Well, at the beginning of the year, I dreaded the cute7 year olds. I approached the little ones like a mailman approaching a house with a vicious dog, laden with fear. I was disgusted (and confused) by their pleasure in farting...loudly. I didn't understand why they crawled on the floor or why they didn't love my crazy reading voices.
After some games, relationship building, and fair appropriate amounts of bribery, my second graders and I managed to make it through our hour long periods without tears or huge frustrations.
Recently, though, I've felt a special affinity for the little ones. When we're reading together, I want to hug them. When they listen, I feel like dancing. Today, I realized my absolute love for them, though.
They filed quietly into my room and I noticed one of them was obviously sick. Her eyes were droopy and red and her winter coat drown her and her shivers. I nestled her into a spot on the couch and situated the other kids for story time.

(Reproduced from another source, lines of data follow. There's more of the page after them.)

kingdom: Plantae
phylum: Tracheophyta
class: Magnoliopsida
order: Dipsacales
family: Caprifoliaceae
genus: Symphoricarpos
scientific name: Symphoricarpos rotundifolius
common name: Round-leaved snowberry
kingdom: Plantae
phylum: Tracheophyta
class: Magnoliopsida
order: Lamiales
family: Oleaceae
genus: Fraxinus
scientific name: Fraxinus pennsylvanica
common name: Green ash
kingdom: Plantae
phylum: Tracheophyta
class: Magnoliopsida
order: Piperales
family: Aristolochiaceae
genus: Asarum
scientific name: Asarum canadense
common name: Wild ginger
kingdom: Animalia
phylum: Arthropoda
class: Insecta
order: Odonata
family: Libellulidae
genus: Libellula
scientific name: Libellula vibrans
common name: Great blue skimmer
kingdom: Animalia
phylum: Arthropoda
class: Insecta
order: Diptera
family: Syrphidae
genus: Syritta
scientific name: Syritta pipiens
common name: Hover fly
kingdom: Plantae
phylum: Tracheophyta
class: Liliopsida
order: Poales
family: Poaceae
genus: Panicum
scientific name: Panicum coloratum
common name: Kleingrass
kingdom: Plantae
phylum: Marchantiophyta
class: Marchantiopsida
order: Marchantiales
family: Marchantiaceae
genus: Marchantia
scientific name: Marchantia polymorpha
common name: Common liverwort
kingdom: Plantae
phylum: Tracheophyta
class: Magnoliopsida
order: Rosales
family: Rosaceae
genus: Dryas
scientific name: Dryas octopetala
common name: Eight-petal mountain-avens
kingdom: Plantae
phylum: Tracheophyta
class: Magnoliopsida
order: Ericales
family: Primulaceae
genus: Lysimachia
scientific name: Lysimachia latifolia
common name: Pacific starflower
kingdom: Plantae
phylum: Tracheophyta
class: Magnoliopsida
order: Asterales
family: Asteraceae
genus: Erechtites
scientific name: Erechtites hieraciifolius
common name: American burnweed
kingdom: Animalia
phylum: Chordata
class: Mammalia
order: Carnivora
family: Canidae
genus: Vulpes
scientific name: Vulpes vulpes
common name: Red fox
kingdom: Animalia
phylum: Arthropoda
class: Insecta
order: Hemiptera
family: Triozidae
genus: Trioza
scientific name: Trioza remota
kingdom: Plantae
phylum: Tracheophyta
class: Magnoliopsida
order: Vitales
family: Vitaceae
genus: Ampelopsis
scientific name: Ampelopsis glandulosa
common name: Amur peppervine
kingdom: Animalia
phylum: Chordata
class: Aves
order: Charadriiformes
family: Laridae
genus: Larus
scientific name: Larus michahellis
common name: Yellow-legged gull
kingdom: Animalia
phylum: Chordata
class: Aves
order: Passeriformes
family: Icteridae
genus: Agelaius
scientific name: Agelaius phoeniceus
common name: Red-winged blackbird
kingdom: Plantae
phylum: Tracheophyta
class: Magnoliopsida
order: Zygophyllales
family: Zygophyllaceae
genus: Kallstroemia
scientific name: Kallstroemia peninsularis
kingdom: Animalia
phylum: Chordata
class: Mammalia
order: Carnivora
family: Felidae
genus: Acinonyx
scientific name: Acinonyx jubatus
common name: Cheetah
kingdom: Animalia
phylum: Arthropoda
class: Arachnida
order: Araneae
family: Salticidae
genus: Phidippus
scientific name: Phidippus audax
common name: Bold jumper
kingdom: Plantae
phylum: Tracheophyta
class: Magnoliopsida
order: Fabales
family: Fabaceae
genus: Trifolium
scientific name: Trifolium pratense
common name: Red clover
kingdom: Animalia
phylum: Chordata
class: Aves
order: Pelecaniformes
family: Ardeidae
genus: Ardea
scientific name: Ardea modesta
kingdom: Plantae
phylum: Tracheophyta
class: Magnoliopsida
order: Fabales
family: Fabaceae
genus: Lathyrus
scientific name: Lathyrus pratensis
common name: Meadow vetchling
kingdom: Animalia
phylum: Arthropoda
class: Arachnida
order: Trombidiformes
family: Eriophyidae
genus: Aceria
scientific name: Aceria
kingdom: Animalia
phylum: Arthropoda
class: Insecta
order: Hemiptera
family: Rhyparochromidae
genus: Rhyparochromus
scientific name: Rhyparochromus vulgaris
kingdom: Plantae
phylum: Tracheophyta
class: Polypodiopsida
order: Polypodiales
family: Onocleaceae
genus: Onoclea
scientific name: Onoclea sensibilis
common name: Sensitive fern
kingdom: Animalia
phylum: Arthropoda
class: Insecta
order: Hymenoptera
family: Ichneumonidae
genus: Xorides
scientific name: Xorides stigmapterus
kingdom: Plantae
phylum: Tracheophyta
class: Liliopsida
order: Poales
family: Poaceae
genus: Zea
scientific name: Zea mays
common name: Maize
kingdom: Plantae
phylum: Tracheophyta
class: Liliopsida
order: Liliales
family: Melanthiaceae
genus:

After read aloud, the kids dispersed on the carpet with their own books. I joined the sick little one on the couch. I couldn't help it. She looked so...needy, so....innocent. I almost felt motherly. She chose a story and another little guy joined us, perching his head on my shoulder, and the three of us read The Grinch Who Stole Christmas.
While we read, I thought, this is love. Fear of sickness was negated. The only thing that mattered was the comfort of those little kids.
I wanted to ensure that they felt cared for, loved.